_REQUIREMENT A_. How would you say this sentence from the passage on water utility service rules in Spanish: "The NTP&S rules adopted in D.00-07-018 do not apply to sewer utilities."

_SELECTED TEXT_.

########

6.1. Background
The Commission has adopted rules that govern the water utilities' ability to provide non-tariffed products and services (NTP&S) through the use of regulated assets and personnel (formerly called excess capacity rules). The primary NTP&S decision is D.00-07-018, adopted in R.97-10-049. Two subsequent decisions in that proceeding made corrections, and a third approved in part a petition to modify D.00-07-018.93 However, the basic substance of D.00-07-018 remained in place.
D.00-07-018 distinguished the types of non-tariffed utility offerings as either active or passive. The decision adopted an Appendix A, which designated many potential non-tariffed offerings as either active or passive, and stated that any non-tariffed utility offerings not present on the list would be designated as active if the shareholders incurred incremental investments costs of $125,000 or more.94 D.00-07-018 required water utilities to file advice letters for the provision of certain types of active services, and required that the utilities provide certain information regarding each active service and each passive service in their annual reports. The rules include a methodology for water utilities to allocate revenue from non-tariffed utility services between ratepayers and shareholders depending upon whether the service is active or passive. The NTP&S rules adopted in D.00-07-018 do not apply to sewer utilities.
The rules governing the water utilities' use of regulated assets and personnel for non-tariffed services are particularly distinguishable from comparable rules for the energy industry in two ways: (1) the list of products and services for water utilities contained two additional categories, "Operation and Maintenance Contracts" and "Customer Ancillary Services;" and (2) water utilities were given authority to offer new non-tariffed services under these two broad categories without first filing an advice letter with the Commission.95 These two distinctions have provided flexibility to the water utilities, but they have also created confusion. Pursuant to the direction of the OIR in this proceeding, the water utilities provided a list of NTP&S currently in existence.
6.2. Positions of Parties
CWA would keep the NTP&S rules that were first adopted for the water utilities in 2000 in D.00-07-018 (with subsequent modifications), contending that no problems have arisen that would warrant a change in the existing rules. CWA points out that the rules adopted in D.00-07-018 were modeled after rules adopted for SCE in 1999, and that SCE has continued to operate under these rules with virtually no changes since then. In addition, CWA provides specific comments on the Staff Proposed Rules for NTP&S and the Workshop Report.

########

Chart-based quiz items:
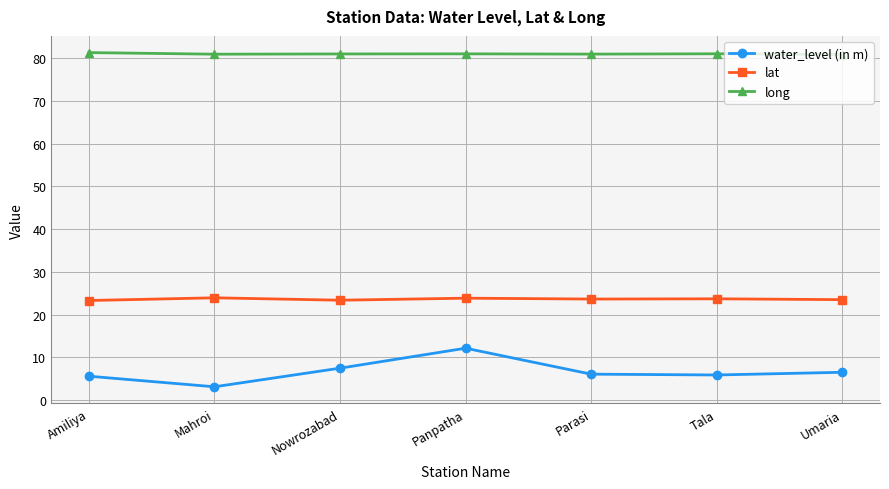

What is the difference between the highest and lowest values at Umaria?

74.3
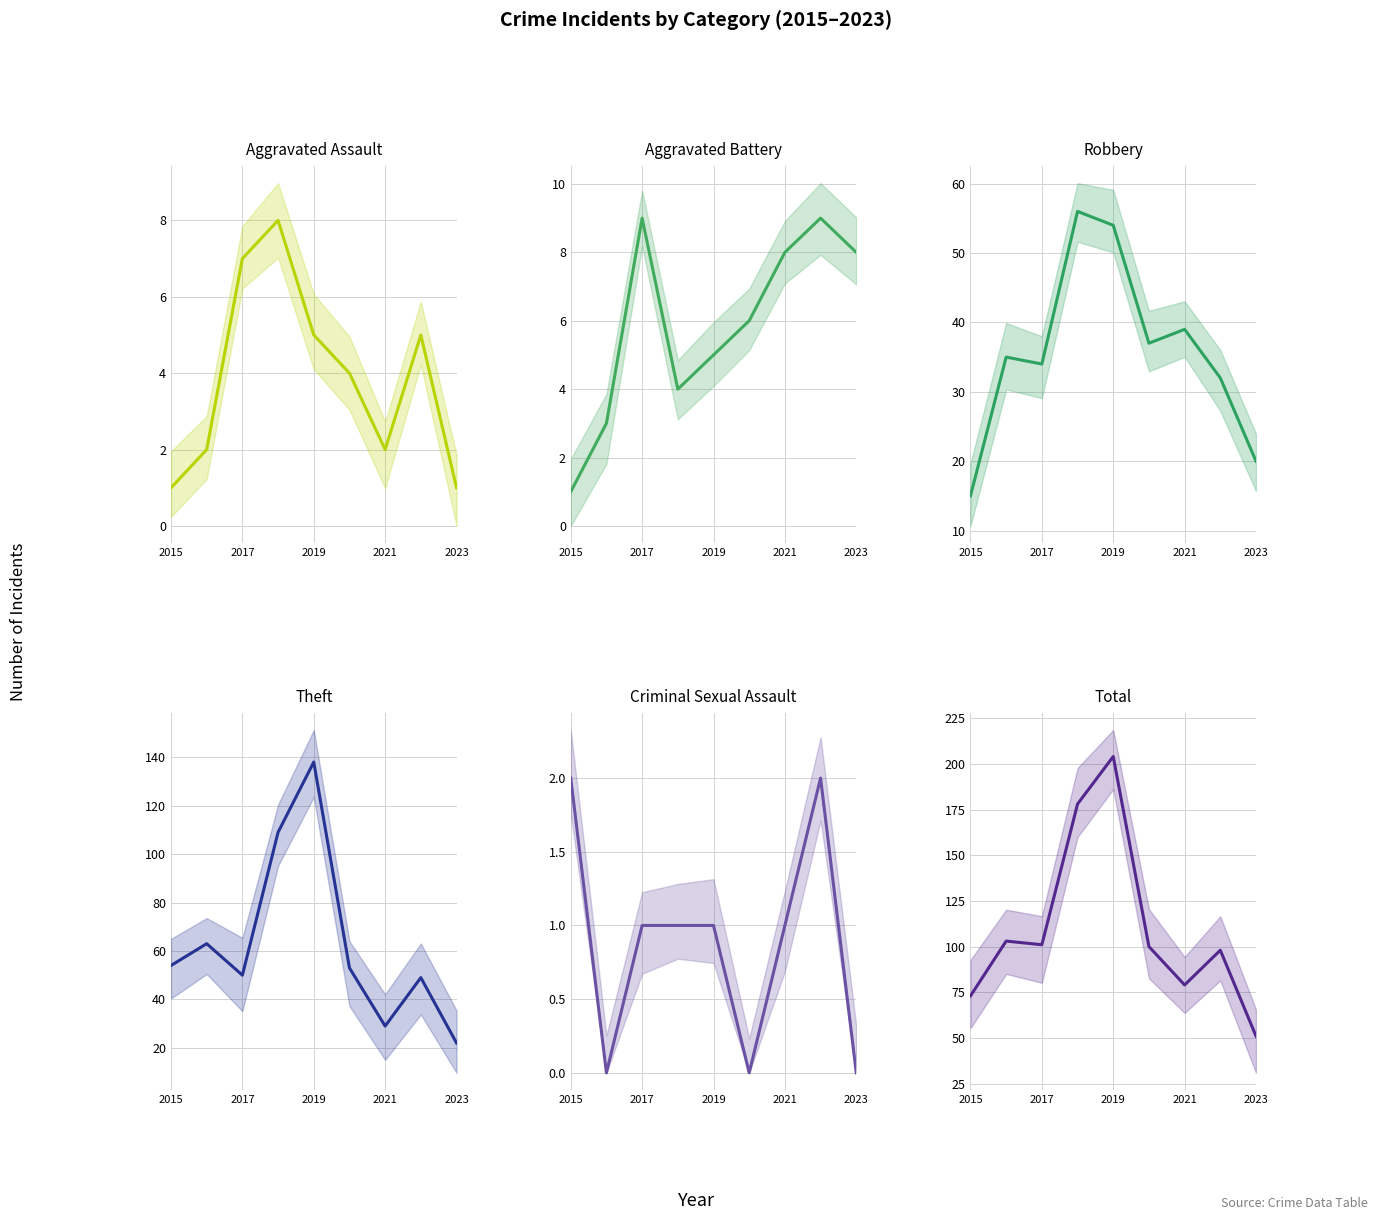

What is the maximum value for Theft?

138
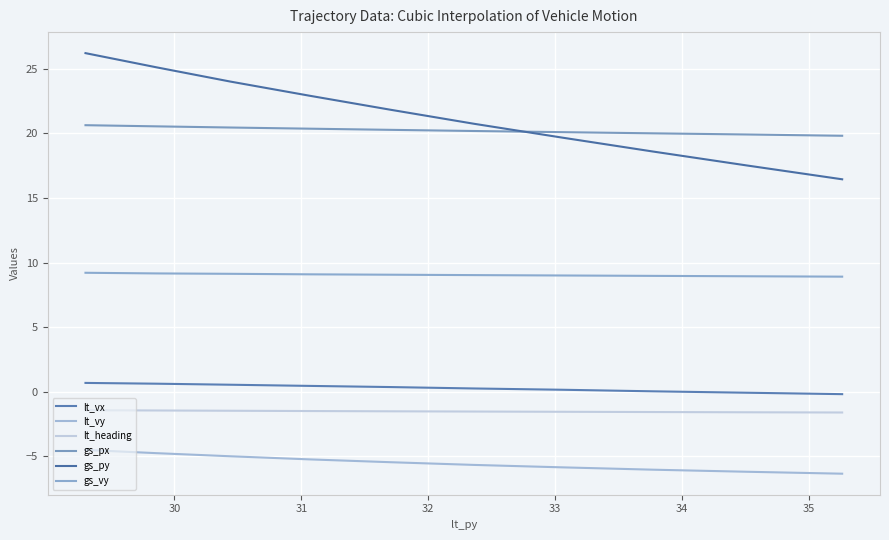

True or false: gs_vy has a value of 15.5 at 29.

False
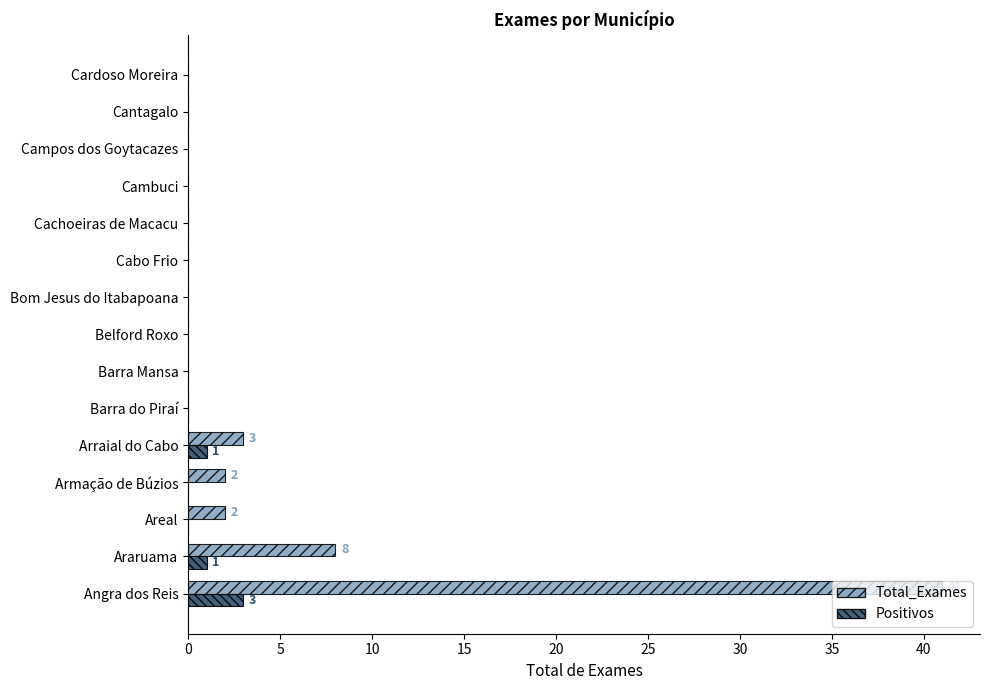

Which series has the largest total across all categories?

Total_Exames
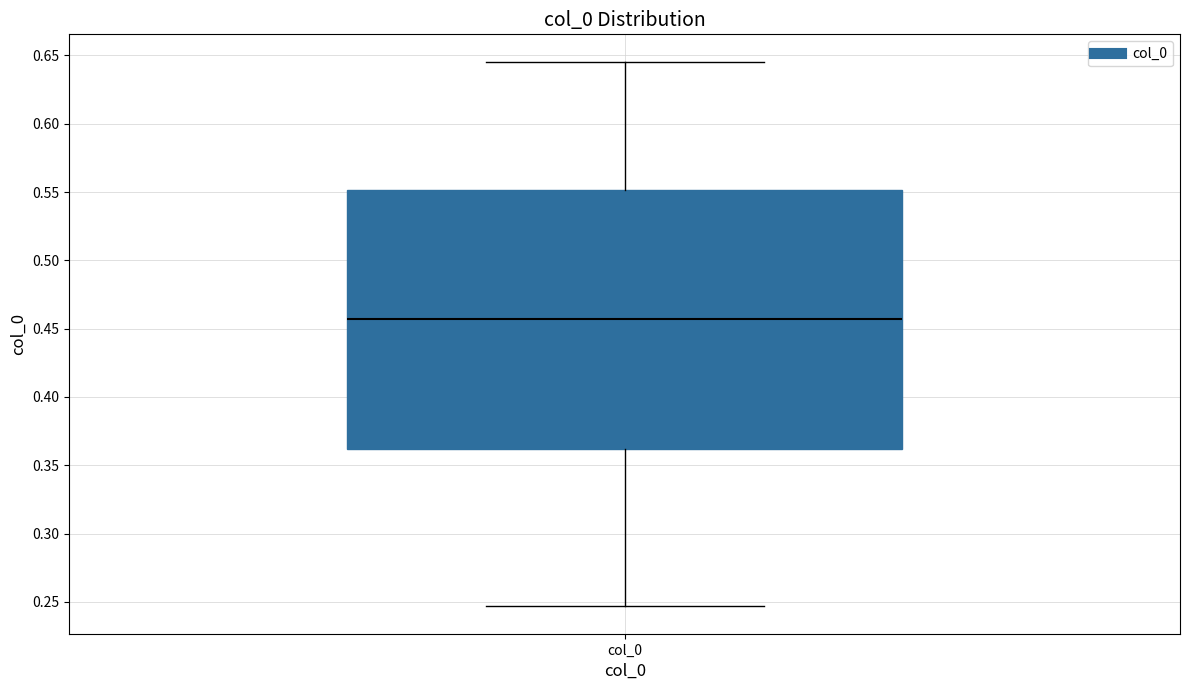

Transcribe this box plot: give where the median line is, the range the box spans, and where the two whiskers end, as read against the y-axis. The values are not printed on the chart, so give them approximately, as read against the axis.

median 0.455, box 0.360 to 0.550, whiskers 0.245 to 0.645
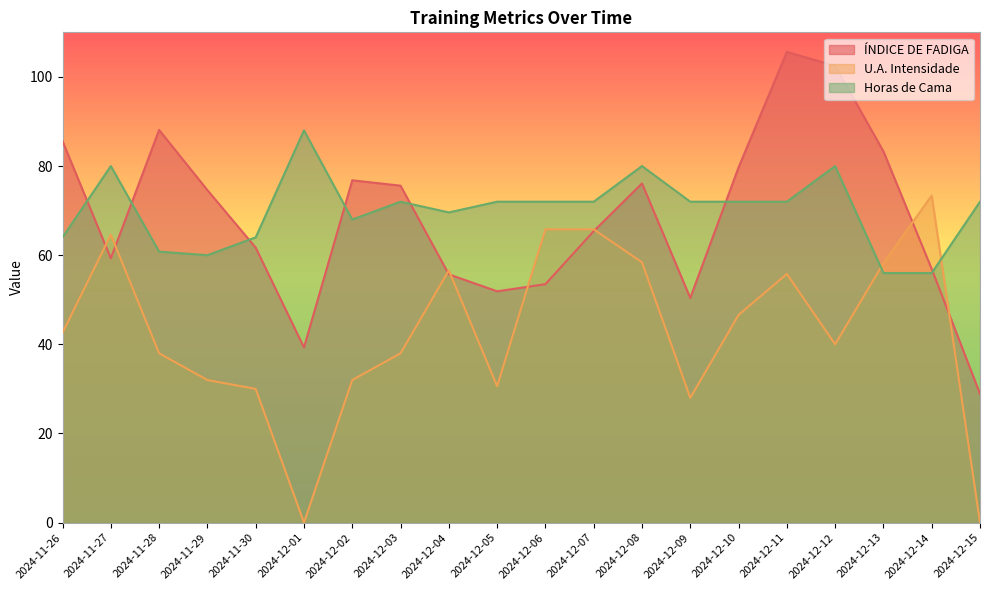

At which category is the sum across all series the highest?

2024-12-11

########

_REQUIREMENT B_. Can you give the records, from their first line up to and including the line with "Total_Exames", as a Markdown table with the columns "No." and "Entry"? Use one numbered row per line, and leave out blank lines and the pictures.

_RESPONSE BOX A_. Las normas de NTP&S adoptadas en D.00-07-018 no se aplican a los servicios públicos de alcantarillado.

_RESPONSE BOX B_.
| No. | Entry |
|---|---|
| 1 | What is the difference between the highest and lowest values at Umaria? |
| 2 | 74.3 |
| 3 | What is the maximum value for Theft? |
| 4 | 138 |
| 5 | True or false: gs_vy has a value of 15.5 at 29. |
| 6 | False |
| 7 | Which series has the largest total across all categories? |
| 8 | Total_Exames |